During a sabbatical, one has time, so I started to think about this goal once again. My prayer has been for a productive sabbatical, however that might happen, and some would say that my prayer was answered. One casual inquiry of a friend produced the news that Presbyterian Hospital was holding just such a course in May for its employees, and there were enough openings that they'd consider having a non-employee join the group.

Some would call this syncronicity; I think of it as going with the flow; Taoist style. I have a friend who would, I think, call it a coincidence. "Coincidences happen," he says, with a twinkle in his eye, "But I find that when I pray, they happen more often." I don't have any way to process that thought; a God who makes it easy for me to take a little course but leaves the rest of the world in such a mess just doesn't compute. Still I have to agree; that's been my experience, too. It has also been my experience that following up on these striking coincidences/answers to prayer is a good thing.

So I sent in my fee; such a modest $30 that I will be forever beholden to use the certification I get for the good of my fellow human beings. I did it quickly so I wouldn't chicken out. And now two days in May are booked for this Sabbatical. Hopefully there will be no national disasters on which to practice what I learn.

What I've Learned about Blogs

I have spent most of the afternoon surfing through the world of Blogging.

Blogs are basically personal websites which are set up to be interactive. They generally consist of posts and comments, with some personal information about the blogger, favorite links, and so on. But the heart of it all is the posts and the comments.

They are hosted by the internet biggies...Blogspot, for instance, which hosts this one is good old google.

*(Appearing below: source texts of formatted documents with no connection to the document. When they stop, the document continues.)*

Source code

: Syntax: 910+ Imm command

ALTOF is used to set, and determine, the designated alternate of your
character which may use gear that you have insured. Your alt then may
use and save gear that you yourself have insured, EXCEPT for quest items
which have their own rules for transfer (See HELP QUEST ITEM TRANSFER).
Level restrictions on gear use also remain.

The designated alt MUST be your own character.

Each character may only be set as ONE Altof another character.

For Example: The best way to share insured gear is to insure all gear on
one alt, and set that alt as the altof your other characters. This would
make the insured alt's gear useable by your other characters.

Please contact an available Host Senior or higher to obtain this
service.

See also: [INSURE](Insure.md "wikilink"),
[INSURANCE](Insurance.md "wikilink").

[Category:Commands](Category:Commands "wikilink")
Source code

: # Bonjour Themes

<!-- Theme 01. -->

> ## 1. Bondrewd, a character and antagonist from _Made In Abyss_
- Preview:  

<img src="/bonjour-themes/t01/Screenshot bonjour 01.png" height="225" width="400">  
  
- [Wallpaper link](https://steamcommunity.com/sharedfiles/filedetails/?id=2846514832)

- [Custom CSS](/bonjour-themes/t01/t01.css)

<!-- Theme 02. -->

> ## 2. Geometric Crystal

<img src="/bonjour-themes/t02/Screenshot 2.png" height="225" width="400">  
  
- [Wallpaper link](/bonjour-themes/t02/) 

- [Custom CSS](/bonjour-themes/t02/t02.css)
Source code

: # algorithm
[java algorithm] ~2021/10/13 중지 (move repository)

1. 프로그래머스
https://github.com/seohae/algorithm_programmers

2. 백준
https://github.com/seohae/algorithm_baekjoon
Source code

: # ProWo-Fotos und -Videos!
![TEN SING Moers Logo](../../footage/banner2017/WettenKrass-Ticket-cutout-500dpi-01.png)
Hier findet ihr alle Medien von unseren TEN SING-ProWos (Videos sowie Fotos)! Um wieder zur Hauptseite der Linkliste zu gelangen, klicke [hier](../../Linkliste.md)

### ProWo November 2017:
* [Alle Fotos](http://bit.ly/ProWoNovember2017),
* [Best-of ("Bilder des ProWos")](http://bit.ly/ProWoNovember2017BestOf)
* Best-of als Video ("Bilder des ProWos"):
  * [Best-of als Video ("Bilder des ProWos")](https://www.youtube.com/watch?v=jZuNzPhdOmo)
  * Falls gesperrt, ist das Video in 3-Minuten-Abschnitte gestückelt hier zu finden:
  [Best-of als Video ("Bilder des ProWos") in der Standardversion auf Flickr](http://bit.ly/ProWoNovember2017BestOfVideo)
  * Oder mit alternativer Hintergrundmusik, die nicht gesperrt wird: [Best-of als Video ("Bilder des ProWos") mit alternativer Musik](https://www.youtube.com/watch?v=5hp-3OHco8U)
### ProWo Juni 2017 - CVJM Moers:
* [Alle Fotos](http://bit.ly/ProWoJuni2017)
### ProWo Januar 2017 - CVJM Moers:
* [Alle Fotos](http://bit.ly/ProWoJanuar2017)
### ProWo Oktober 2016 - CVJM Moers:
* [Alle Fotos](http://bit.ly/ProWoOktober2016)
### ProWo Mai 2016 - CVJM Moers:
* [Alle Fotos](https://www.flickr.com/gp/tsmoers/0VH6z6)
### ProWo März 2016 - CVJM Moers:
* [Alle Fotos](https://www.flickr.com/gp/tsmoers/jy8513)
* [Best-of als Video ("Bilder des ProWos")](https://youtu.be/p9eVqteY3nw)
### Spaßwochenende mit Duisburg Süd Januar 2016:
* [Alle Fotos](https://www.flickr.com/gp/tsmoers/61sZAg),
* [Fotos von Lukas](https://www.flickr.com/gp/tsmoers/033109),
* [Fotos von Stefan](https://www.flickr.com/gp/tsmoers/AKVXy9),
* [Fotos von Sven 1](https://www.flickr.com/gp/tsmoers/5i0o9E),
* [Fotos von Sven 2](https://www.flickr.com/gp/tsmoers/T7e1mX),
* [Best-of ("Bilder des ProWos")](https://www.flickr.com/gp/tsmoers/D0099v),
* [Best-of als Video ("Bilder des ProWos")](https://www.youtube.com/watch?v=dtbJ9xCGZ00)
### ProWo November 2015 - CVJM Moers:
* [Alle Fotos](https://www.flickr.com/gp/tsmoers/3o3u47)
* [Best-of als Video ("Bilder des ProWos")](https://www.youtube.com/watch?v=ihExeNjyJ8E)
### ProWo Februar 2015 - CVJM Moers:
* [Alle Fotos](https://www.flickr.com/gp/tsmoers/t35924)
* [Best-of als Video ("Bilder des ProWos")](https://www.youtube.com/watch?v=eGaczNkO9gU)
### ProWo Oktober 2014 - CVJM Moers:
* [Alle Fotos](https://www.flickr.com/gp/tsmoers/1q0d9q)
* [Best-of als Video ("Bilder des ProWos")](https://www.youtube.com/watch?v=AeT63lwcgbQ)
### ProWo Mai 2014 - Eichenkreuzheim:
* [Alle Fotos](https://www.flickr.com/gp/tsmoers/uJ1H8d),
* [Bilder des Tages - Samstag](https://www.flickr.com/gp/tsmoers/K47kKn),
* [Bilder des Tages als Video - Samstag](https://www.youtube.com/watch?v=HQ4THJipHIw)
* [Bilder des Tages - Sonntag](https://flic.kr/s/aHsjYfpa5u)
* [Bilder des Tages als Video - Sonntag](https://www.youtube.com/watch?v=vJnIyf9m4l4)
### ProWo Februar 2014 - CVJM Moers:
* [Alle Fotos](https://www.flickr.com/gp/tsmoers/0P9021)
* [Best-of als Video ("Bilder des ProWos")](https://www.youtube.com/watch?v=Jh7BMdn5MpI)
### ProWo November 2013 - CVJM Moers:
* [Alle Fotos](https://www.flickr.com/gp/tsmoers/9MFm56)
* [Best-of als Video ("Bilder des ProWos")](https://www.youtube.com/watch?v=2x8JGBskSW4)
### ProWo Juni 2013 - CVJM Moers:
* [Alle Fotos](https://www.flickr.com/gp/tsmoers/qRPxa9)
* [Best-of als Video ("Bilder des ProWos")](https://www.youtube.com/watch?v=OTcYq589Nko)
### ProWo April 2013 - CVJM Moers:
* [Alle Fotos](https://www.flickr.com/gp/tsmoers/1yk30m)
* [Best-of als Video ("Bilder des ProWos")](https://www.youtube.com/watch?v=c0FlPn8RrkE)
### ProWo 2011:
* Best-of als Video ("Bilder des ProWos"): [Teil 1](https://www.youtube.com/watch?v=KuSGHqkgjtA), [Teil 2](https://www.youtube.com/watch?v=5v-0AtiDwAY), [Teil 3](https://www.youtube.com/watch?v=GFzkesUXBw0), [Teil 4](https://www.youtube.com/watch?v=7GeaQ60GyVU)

I think that we can trust them to keep our email addresses secret; they ask for it when you comment to keep the spam down.

So what I now need to make my sabbatical life complete is some comments! You comment by clicking on the little picture of a pencil, registering with Google, and commenting away. If you do that, you'll feel as hip as I do right now!

Christine


Wednesday, March 01, 2006

Multi Site Churches

A couple of members of the iministry team are going to go to a media conference next month, and in the brochure was a workshop for "multi-site churches". I googled that today and got a plethora of sites; turns out that what I thought was my little idea for spreading UU'ism in New Mexico is the darling of Evangelical Mega churches. I suppose that that validates the idea, but I do so like being an original thinker!

There's lots of help available, although no on so far seems to be imagining multi site, lay lead groups. So perhaps there will be something for us to invent after all.

As an interesting sideline, this blogger had such utterly sensible comments about our local church fiasco, Calvery Chapel, that I signed up on his web site. That led to the question of RSS feeds...the newest in thing for getting updates from websites without having to browse your favorites. I'm trying that on my blog...if you click on "get a feed" in the link bar, you could get this blog automatically updated. (if I did everything right, that is...)

What a profound change all this is from the old "look it up in the encyclopedia" days!